KC: Then also a positive test, what does a positive test mean? It’s not just a simple yes/no answer, there are many different kinds of genes and there can be monoallelic versus biallelic losses. So how do we interpret that? How would the average investigator and average clinician, what should they be cautious about when they’re looking at a test result that comes back to them?
AW: That’s correct. We have to realise the limit of our knowledge at the moment and we currently know enough to realise that there are a lot of variables here, that not all DNA repair defects are the same. So we like to group things together as a field but the reality is that there are many different genes involved, they don’t all have the same impact on the HRR pathway. But even within a gene the location of a mutation, as you mentioned whether it’s mono- or biallelic, these things matter. We just don’t know quite the extent they matter for PARP inhibitor response yet. So that’s likely to be elucidated over the coming years.

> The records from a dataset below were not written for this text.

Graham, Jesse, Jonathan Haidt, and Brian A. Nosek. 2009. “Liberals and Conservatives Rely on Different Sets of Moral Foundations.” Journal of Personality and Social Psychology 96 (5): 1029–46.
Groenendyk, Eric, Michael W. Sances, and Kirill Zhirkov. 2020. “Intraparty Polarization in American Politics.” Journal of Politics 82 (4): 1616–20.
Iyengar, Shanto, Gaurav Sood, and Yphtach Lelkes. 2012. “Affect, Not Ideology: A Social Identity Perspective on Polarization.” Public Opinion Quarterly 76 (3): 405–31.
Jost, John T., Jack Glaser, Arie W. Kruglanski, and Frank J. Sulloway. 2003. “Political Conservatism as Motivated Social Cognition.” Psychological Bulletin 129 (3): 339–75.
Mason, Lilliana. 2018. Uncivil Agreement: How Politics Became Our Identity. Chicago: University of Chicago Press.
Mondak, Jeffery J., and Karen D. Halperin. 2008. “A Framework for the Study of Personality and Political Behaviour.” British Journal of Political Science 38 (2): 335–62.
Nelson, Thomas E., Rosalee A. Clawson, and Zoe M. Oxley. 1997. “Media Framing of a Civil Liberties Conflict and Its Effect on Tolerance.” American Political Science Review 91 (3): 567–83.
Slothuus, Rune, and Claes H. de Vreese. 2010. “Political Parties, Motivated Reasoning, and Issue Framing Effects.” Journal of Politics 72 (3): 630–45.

KC: Yes, I think we see most of the benefit coming from patients with a BRCA2 alteration but we’re also seeing activity in other HRR associated genes, including PALB2, for example. So one issue, as you mentioned at the beginning, is that many of these patients have germline alterations in one of these genes, meaning that they inherited it from their mother or father and they could pass it down to their children. So an important issue is understanding if a patient does have a germline alteration because that has broad implications, not for that patient in terms of their own treatment but also implications for their brothers, their sisters and their children as they are at risk for developing prostate cancer as well as breast cancer, ovarian cancer, pancreatic cancer and other cancers. So certainly if there is a germline alteration found then patients and their families should be referred for hereditary cancer counselling.
So, we’re going to end it there with this discussion. Thank you very much, Alex, that was very interesting. And thank you for listening in to this expert to expert ecancer discussion.